EPISÓDIO #07: VINTE ANOS DEPOIS
No dia 26 de Maio de 1946, escrevia-se uma das mais belas páginas da história do C.F. "Os Belenenses" com a conquista do título de Campeão Nacional de Futebol da época de 1945/46.
Vinte anos depois, o recentemente falecido Homero Serpa jornalista de "A Bola" e grande belenense, recordava o feito numa entrevista com Vasco Oliveira, uma das «Torres de Belém» juntamente com Capela e Feliciano, um dos campeões nacionais de 1946.
Em Maio de 1966, Homero Serpa escrevia:
«Lembro-me perfeitamente, do grande capítulo da história belenense, quando o famoso "Oitavo Exército" ganhou o jogo de Elvas. Era assim que se classificava o Belenenses nessa época de oiro em que a equipa venceu o Campeonato de Lisboa e o "Nacional", imagem sugerida pela arrancada dos vencedores da batalha do Norte de África então bem na memória do mundo.»
«Eu estava em Elvas. Perto de mim encontravam-se Mário Coelho e Elói que não jogaram, e ainda estou a ver as lágrimas nos olhos de ambos quando Rafael fez o segundo golo. Depois foi a apoteose, a saída do campo por entre alas de raparigas vestidas de azul e branco...»
«Tudo isso vi. E vi a chegada a Belém, vestida de grande gala, colchas às janelas, fremente de entusiasmo quase provinciano. Foi em 1946. Faz, agora, vinte anos.»
«Tudo isso vi...e também vi como começou a desenvolver-se toda aquela alegria. Faltavam treze minutos para o jogo terminar e ainda havia 1-0 para o Elvas. O Vasco, sempre inconformado, sempre temperamental, arrancou pela faixa lateral do campo...»
- Tinha fé nesse lance, tinha quase a certeza de que ia fazer o golo. Passei um jogador, outro e mais outro, nessa arrancada. Até que me "tocaram" e me obrigaram a perder a bola.
«Vasco Oliveira estava na minha frente. Está mais gordo, mas é a mesma criança grande, o mesmo rapaz simples cheio de franqueza a falar. O Vasco reviveu o resto do lance de Elvas:
- O José Pedro marcou o "livre" para o Quaresma e foi golo. Ainda sofremos mais uns minutos. Todos até ao fim, porque, mesmo quando ganhávamos por 2-1 não tínhamos a certeza de que o Campeonato estava na mão.
Já lá vão vinte anos , mas recordo-me perfeitamente de ter visto o Armando a roer as unhas e o Amaro com lágrimas aos cantos dos olhos. Nessa altura, ainda perdíamos e muita gente não tinha esperanças.

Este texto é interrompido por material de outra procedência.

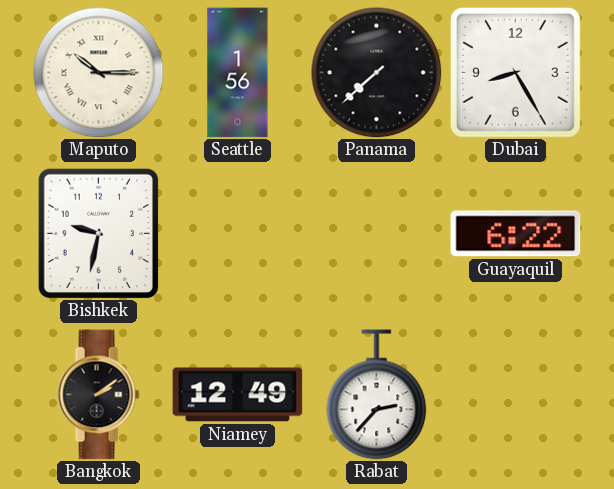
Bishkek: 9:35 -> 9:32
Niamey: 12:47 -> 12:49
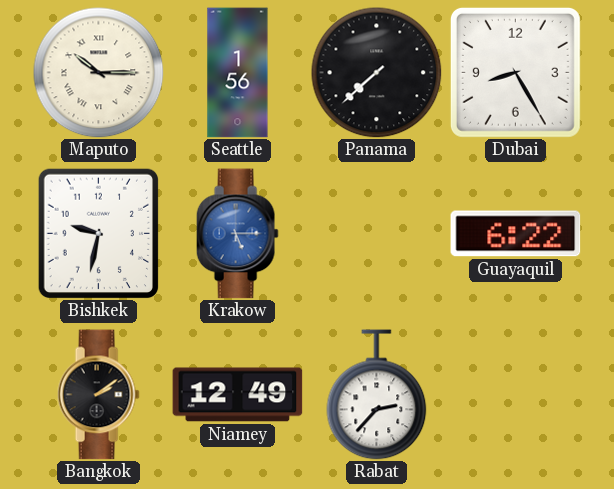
Krakow: none -> 5:15
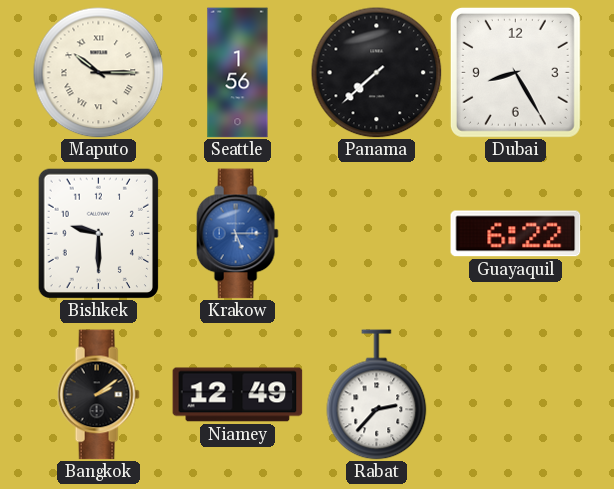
Bishkek: 9:32 -> 9:30
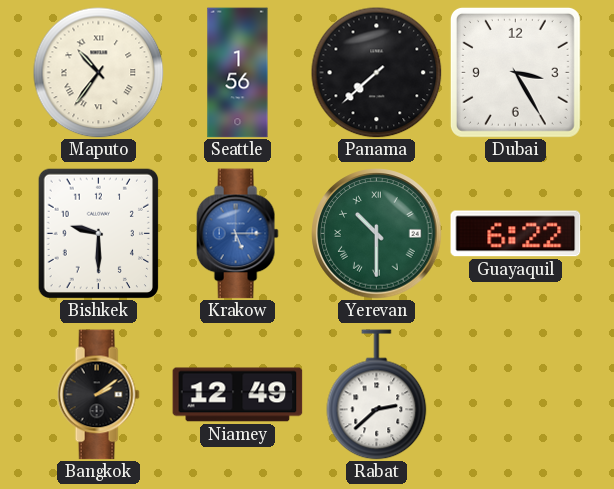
Maputo: 10:15 -> 10:36
Dubai: 8:25 -> 3:25
Yerevan: none -> 10:30
Rabat: 2:37 -> 2:38
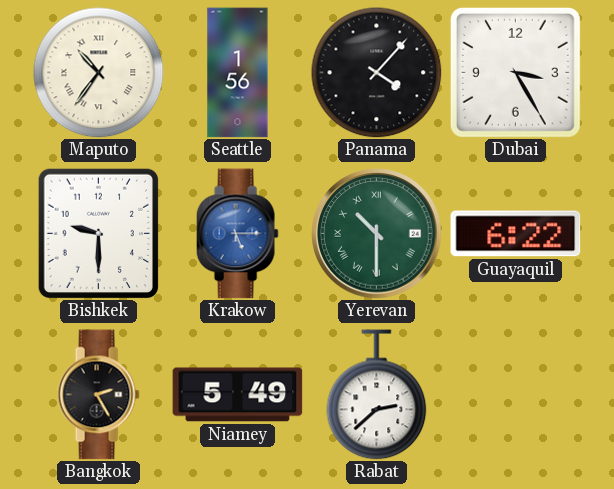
Panama: 7:38 -> 4:07
Bangkok: 2:09 -> 2:25
Niamey: 12:49 -> 5:49
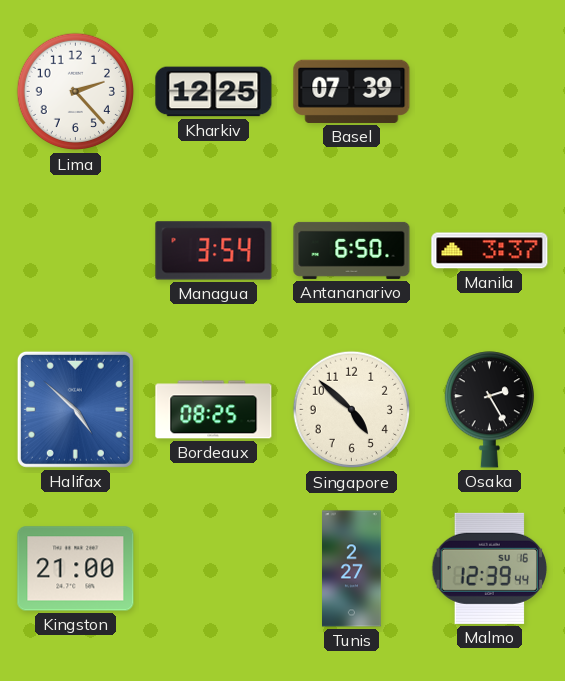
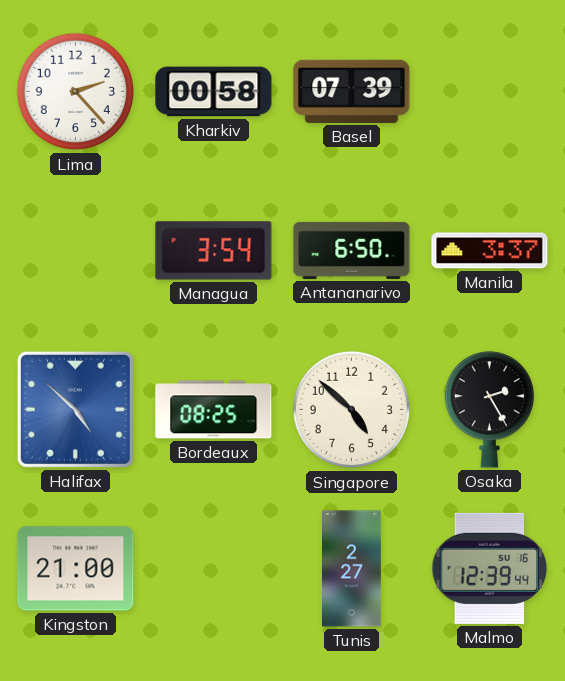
Kharkiv: 12:25 -> 00:58
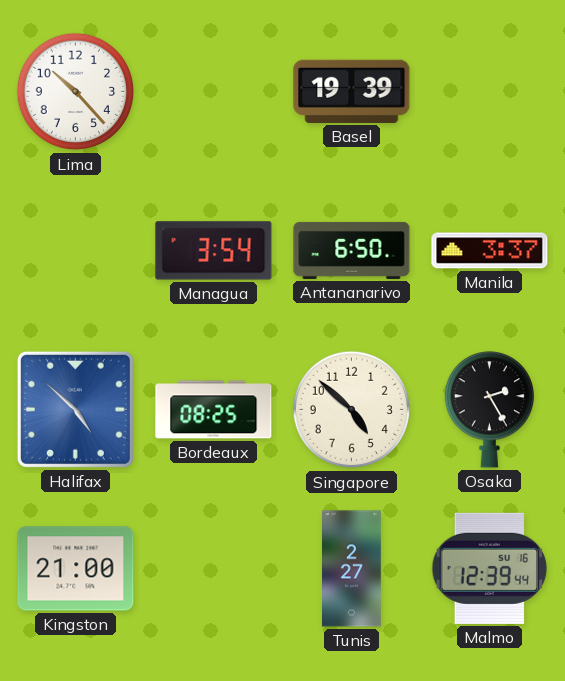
Lima: 2:23 -> 10:23
Kharkiv: 00:58 -> none
Basel: 07:39 -> 19:39
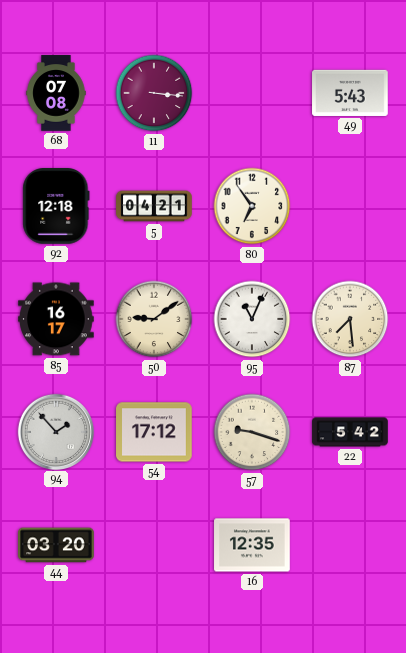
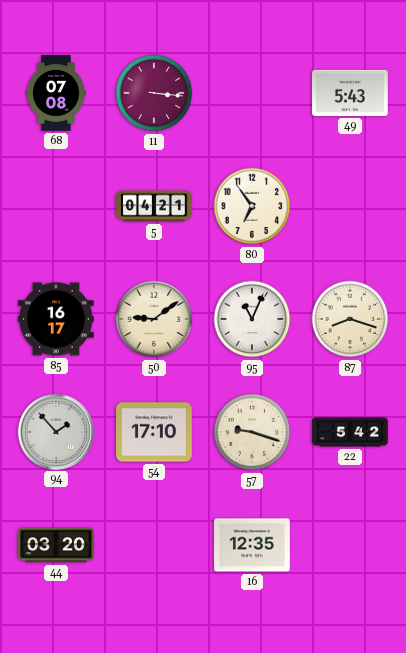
92: 12:18 -> none
87: 7:29 -> 8:18
54: 17:12 -> 17:10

A equipa chegou a tremer toda . E quanto mais queríamos jogar, pior saíam as jogadas. Perdemos um golo ao princípio, falhado pelo Andrade e, depois, poucas oportunidades tivemos de marcar. A não ser aquelas duas aproveitadas...felizmente...
Vasco ficou a sorrir.
- Eu, francamente, nunca desanimei devo confessar. Tinha força e,
quando a gente se sente bem, não desanima. O Feliciano, o Serafim, também tinham esperança, mesmo que todos os belenenses começassem a duvidar do êxito.
- O Vasco tinha poucos anos de clube...
- Tinha dois ou três. Fui para o Belenenses no ano de 1943, quando assentei tropa. Ainda me lembro que, depois de um jantar a que assistiu toda a equipa e para o qual fui convidado, o Simões me levou ao quartel no seu carro.
Nessa altura, ainda não havia grandes lucros no futebol.
- Ganhei muito pouco dinheiro. O ordenado era de mil e duzentos escudos e mal dava para as passagens diárias entre Cascais e Lisboa e para os almoços...
- E o prémio de vitória no Campeonato?
- Ganhei cinco contos. Mas hoje é que o futebol dá muita "massa". Em compensação, dá mais trabalho, pois um jogador profissional é obrigado a longos estágios e a muitas viagens. Não servia para isso, só me sinto bem em casa.
Muita gente se recorda de ter visto Vasco jogar à bola. Era uma "torre", uma das "Torres de Belém" que tanto êxito tiveram.
- Tinha força, é verdade...Tinha "temperamento" a jogar. Lá isso tinha. Era a minha forma de sentir o jogo, nunca gostei de jogar a brincar; para mim, tudo era a sério. Mas queria vencer todos, queria ganhar, ver o Belenenses na frente dos outros clubes. Era dos que sofria, pode crer. Talvez fosse essa minha forma de interpretar o futebol que tivesse dado a vitória ao Belenenses no Campeonato Nacional, porque mesmo naquela tarde de Elvas, quando as coisas corriam mal, era inconformado e arreliado arranquei por ali fora para fazer o golo.